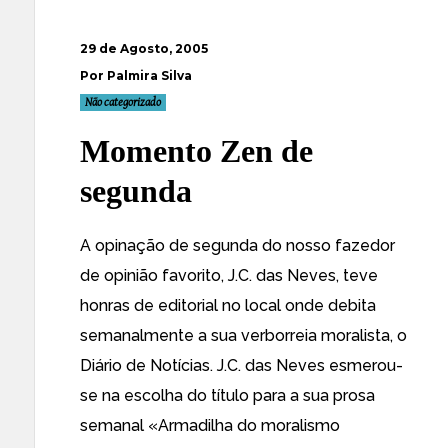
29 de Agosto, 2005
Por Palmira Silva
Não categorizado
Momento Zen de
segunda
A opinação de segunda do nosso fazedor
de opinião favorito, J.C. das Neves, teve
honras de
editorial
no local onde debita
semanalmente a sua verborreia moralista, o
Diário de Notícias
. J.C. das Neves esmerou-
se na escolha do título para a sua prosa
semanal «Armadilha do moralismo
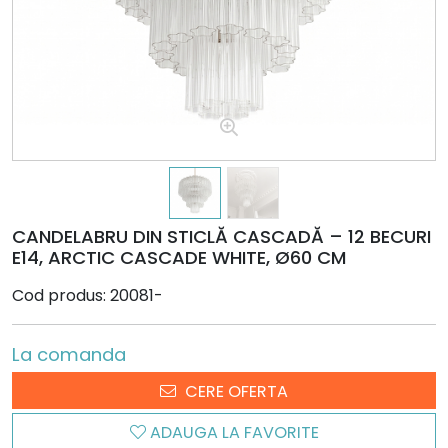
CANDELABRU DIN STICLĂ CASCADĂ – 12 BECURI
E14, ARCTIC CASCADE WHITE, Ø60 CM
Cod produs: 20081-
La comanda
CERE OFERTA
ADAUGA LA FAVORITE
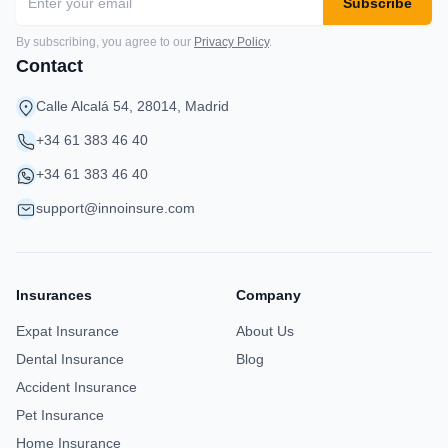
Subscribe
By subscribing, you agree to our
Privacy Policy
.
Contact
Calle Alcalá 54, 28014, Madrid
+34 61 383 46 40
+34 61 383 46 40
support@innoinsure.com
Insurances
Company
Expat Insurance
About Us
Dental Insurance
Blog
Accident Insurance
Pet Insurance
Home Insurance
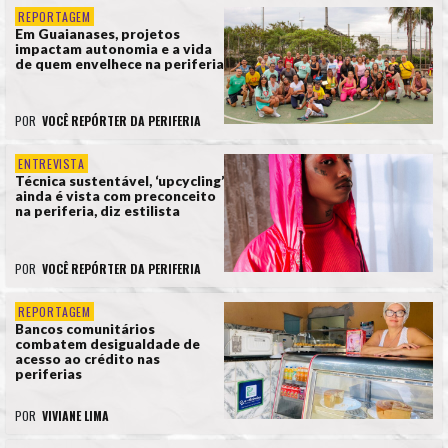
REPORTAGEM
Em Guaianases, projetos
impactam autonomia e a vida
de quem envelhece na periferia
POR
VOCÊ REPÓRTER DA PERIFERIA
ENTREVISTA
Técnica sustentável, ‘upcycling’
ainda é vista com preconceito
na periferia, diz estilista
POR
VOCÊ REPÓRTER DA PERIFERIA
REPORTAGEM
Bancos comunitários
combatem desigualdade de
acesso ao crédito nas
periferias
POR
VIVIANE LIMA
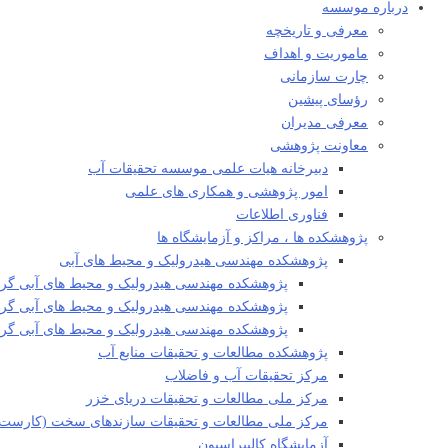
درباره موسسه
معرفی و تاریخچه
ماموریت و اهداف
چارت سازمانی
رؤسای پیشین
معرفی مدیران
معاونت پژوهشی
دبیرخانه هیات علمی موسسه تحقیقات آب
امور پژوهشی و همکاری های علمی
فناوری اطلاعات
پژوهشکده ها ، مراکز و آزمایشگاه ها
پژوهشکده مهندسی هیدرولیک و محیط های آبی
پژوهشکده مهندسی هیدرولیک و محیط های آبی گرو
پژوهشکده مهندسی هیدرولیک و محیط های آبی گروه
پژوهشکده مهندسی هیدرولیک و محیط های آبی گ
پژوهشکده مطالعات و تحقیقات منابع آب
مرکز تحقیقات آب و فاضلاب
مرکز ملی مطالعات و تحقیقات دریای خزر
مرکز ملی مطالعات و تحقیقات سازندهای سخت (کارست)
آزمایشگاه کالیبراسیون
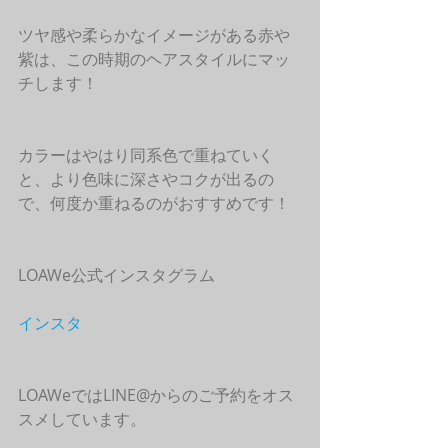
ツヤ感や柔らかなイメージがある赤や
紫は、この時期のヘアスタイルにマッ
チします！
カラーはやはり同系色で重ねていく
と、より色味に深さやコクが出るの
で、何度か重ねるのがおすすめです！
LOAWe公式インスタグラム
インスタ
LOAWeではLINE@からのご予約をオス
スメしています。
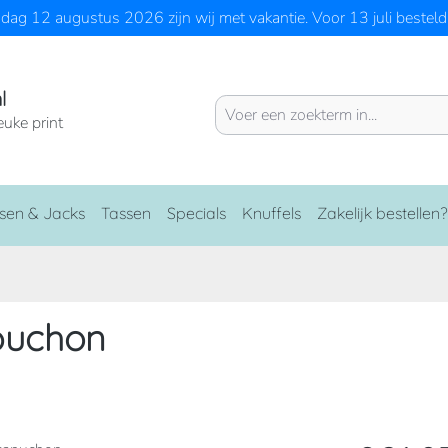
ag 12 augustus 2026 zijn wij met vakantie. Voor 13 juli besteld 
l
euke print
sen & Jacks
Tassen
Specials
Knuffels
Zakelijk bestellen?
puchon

Written task: Please state how many lines in the entries above include the string "تحقیقات", and write only that number.

Answer box: 5